[DATA TO PROCESS]:
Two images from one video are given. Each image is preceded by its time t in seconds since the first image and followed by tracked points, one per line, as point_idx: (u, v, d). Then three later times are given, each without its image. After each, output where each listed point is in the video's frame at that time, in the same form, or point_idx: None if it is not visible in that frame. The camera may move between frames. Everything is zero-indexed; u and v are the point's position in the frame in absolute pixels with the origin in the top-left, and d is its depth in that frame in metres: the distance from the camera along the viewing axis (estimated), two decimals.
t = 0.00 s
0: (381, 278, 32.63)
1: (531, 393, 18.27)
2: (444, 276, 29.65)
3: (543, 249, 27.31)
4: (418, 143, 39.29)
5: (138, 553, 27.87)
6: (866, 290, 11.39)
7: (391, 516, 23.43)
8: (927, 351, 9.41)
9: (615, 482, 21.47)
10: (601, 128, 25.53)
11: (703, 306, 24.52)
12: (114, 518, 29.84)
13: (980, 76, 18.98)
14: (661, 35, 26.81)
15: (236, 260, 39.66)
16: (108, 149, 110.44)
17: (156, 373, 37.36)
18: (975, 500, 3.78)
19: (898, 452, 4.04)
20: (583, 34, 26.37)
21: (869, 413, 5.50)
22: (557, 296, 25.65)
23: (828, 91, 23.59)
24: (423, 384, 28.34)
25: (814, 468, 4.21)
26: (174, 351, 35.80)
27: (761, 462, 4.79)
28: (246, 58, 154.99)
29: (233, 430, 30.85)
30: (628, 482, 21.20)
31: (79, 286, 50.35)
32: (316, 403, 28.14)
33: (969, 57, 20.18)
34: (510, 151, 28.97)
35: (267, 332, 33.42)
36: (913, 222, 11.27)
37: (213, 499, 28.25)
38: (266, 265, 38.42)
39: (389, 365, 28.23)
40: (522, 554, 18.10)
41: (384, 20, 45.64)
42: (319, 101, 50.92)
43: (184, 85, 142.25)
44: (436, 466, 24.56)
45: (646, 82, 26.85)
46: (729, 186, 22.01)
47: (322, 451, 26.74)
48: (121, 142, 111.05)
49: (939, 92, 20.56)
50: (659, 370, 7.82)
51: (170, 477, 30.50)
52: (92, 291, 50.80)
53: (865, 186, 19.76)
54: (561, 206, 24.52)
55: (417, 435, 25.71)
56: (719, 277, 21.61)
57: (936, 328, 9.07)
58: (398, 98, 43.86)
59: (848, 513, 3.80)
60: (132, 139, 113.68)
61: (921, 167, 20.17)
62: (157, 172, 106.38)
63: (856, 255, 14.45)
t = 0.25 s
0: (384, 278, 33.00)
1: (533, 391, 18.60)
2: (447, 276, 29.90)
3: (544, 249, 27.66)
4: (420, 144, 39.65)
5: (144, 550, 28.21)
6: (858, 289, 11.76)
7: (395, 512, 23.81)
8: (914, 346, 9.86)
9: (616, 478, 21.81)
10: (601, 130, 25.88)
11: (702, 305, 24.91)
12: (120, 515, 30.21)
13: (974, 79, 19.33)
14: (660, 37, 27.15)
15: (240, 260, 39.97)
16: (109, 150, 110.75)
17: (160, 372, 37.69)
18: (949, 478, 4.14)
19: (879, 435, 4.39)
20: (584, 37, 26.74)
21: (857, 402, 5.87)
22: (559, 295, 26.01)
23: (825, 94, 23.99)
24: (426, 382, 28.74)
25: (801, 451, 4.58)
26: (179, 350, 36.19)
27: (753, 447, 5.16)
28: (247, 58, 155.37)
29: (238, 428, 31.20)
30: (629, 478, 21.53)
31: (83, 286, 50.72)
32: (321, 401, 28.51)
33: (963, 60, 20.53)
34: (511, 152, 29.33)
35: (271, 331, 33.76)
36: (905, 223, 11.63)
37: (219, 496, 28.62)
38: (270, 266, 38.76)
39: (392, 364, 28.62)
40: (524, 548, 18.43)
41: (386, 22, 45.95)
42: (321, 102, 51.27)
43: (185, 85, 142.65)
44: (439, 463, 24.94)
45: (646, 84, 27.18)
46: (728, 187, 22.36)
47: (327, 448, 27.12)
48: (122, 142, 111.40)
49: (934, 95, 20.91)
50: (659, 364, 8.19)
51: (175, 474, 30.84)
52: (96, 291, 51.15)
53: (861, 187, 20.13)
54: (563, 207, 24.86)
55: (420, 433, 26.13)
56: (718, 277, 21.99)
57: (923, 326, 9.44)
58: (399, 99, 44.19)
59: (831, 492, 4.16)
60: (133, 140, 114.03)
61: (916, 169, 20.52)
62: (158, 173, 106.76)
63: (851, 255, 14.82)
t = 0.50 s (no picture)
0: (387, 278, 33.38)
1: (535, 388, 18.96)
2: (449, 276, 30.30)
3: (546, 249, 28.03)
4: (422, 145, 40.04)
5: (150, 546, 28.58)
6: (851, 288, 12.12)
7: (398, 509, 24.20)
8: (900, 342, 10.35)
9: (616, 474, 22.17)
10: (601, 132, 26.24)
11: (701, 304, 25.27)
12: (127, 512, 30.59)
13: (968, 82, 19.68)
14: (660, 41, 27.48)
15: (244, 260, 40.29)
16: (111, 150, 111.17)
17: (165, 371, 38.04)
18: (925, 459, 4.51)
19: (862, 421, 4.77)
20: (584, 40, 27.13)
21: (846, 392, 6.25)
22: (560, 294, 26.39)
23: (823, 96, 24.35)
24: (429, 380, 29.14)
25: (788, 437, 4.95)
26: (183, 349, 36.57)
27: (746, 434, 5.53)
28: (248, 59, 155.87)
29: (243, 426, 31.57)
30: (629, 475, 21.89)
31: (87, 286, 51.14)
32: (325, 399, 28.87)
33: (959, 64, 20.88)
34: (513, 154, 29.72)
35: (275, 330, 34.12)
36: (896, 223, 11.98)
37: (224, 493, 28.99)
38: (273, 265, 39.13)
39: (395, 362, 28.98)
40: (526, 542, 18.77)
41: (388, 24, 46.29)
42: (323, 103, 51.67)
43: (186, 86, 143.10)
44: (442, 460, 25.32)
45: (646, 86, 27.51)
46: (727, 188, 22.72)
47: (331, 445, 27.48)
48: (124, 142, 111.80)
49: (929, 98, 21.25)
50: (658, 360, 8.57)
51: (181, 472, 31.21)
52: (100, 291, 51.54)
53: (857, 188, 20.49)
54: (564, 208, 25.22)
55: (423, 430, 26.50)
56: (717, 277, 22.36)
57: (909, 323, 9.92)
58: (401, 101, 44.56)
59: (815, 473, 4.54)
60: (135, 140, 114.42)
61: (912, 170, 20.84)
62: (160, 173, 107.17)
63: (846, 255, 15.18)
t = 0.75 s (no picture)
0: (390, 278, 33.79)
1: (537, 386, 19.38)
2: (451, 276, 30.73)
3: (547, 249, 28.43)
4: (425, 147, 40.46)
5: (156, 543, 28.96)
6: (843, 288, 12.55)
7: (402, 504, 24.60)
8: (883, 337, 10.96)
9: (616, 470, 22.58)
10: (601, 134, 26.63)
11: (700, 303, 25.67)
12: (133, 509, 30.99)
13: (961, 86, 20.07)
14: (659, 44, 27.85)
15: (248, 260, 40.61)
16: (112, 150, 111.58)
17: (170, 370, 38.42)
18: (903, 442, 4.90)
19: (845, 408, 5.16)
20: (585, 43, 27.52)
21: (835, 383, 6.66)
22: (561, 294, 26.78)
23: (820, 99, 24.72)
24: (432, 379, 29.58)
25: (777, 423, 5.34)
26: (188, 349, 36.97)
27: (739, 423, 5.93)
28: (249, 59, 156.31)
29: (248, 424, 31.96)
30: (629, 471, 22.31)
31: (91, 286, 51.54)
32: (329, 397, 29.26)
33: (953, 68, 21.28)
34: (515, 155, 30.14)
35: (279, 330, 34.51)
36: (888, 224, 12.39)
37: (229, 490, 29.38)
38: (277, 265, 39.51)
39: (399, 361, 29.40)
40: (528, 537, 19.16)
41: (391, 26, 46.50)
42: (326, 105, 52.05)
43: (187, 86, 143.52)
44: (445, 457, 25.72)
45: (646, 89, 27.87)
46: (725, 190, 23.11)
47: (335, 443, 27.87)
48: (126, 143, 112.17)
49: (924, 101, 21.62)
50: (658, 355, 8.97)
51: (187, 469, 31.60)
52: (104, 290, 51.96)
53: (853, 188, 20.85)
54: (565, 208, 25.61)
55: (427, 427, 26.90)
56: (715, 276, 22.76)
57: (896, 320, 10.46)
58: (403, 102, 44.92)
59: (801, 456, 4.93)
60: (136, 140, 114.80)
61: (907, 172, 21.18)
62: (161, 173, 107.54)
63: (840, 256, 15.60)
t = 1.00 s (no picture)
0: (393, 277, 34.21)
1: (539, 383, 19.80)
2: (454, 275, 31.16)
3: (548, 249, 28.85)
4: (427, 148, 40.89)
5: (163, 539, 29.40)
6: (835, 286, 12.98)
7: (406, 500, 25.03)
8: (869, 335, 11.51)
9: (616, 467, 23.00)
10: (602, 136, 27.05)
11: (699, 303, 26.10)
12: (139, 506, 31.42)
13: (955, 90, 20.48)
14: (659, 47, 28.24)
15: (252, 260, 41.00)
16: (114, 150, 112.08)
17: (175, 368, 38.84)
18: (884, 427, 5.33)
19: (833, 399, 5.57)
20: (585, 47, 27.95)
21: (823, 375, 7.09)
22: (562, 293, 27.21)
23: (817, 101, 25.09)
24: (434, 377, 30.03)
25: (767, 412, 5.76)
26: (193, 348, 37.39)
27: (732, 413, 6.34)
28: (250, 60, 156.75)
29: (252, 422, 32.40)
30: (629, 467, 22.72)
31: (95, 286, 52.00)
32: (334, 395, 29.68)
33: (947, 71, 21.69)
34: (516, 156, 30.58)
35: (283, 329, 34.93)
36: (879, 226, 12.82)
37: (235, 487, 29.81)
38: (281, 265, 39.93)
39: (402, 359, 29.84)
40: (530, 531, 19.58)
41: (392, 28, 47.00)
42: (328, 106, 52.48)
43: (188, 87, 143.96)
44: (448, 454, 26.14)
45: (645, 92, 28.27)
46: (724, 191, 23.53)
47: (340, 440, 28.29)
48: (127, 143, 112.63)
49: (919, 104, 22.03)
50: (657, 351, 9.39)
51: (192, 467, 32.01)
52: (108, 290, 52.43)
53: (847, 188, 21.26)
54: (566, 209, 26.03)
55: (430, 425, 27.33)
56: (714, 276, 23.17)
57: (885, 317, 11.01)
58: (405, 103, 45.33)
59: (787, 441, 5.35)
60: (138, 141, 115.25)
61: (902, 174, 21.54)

[EXERCISE PROMPT]: Each line from the first line of the listing through the line with "53: (865, 186, 19.76)" must be output exactly, both ends included, and no other line may appear.

[SOLUTION FOR THIS PROBLEM]:
Two images from one video are given. Each image is preceded by its time t in seconds since the first image and followed by tracked points, one per line, as point_idx: (u, v, d). Then three later times are given, each without its image. After each, output where each listed point is in the video's frame at that time, in the same form, or point_idx: None if it is not visible in that frame. The camera may move between frames. Everything is zero-indexed; u and v are the point's position in the frame in absolute pixels with the origin in the top-left, and d is its depth in that frame in metres: the distance from the camera along the viewing axis (estimated), two decimals.
t = 0.00 s
0: (381, 278, 32.63)
1: (531, 393, 18.27)
2: (444, 276, 29.65)
3: (543, 249, 27.31)
4: (418, 143, 39.29)
5: (138, 553, 27.87)
6: (866, 290, 11.39)
7: (391, 516, 23.43)
8: (927, 351, 9.41)
9: (615, 482, 21.47)
10: (601, 128, 25.53)
11: (703, 306, 24.52)
12: (114, 518, 29.84)
13: (980, 76, 18.98)
14: (661, 35, 26.81)
15: (236, 260, 39.66)
16: (108, 149, 110.44)
17: (156, 373, 37.36)
18: (975, 500, 3.78)
19: (898, 452, 4.04)
20: (583, 34, 26.37)
21: (869, 413, 5.50)
22: (557, 296, 25.65)
23: (828, 91, 23.59)
24: (423, 384, 28.34)
25: (814, 468, 4.21)
26: (174, 351, 35.80)
27: (761, 462, 4.79)
28: (246, 58, 154.99)
29: (233, 430, 30.85)
30: (628, 482, 21.20)
31: (79, 286, 50.35)
32: (316, 403, 28.14)
33: (969, 57, 20.18)
34: (510, 151, 28.97)
35: (267, 332, 33.42)
36: (913, 222, 11.27)
37: (213, 499, 28.25)
38: (266, 265, 38.42)
39: (389, 365, 28.23)
40: (522, 554, 18.10)
41: (384, 20, 45.64)
42: (319, 101, 50.92)
43: (184, 85, 142.25)
44: (436, 466, 24.56)
45: (646, 82, 26.85)
46: (729, 186, 22.01)
47: (322, 451, 26.74)
48: (121, 142, 111.05)
49: (939, 92, 20.56)
50: (659, 370, 7.82)
51: (170, 477, 30.50)
52: (92, 291, 50.80)
53: (865, 186, 19.76)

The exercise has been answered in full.